The two authors estimate the unconscious stage between what you see and what you register is about 400 milliseconds on the high end.
The whole process is illustrated below:
The framework finds a safe, but still pretty wild, middle ground between two poles in the ol' "continuous versus discrete" debate. But we're still missing a lot of evidence.
According to Dr. Michael Halassa, an assistant professor in the departments of psychiatry and neuroscience and physiology at NYU Langone Medical Center, a psychological framework like this is too general to be taken seriously, especially because the only information we have is about vision, not the other senses.

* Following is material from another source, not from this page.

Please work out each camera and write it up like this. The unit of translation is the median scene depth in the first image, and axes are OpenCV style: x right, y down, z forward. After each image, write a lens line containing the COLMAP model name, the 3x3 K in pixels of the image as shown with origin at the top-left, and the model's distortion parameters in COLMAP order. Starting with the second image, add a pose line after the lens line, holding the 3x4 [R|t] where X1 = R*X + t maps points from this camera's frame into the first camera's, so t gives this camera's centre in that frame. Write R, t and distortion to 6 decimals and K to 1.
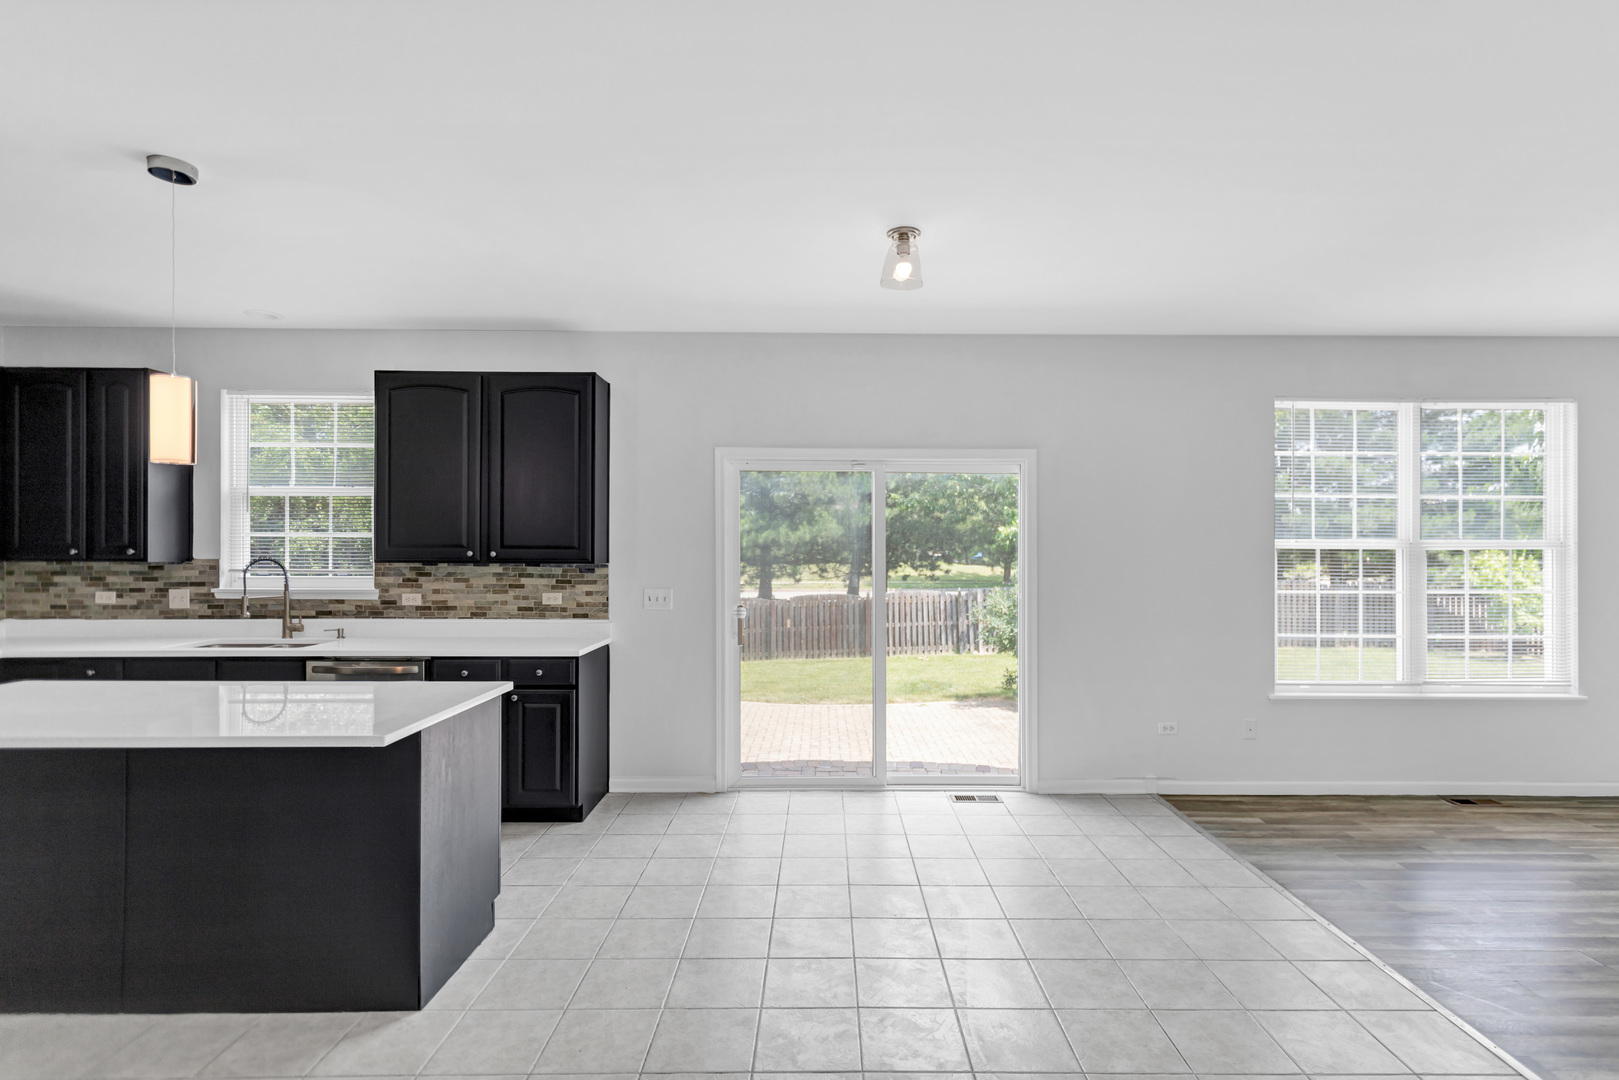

"If they knew what the buffer was, how long it lasts, that would change the world," Halassa told Mic in a phone interview on Monday. "But they don't have that. So it's just a model, a review of an experiment from 2009."
While the model might be as skeletal as Halassa thinks, it's one helluva promising skeleton. Being able to identify and prove when and how consciousness arises could give way to a better understanding of how we interpret the world around us, how much information we take home at the end of the day and what our subconscious actually does with it. Quantifying that information takes it out of theoretical sciences and turns it into something more tangible.
In other words, there's a whole lot of world out there between the snapshots we might not be experiencing. This brings us closer to bridging, or at least understanding, that gap.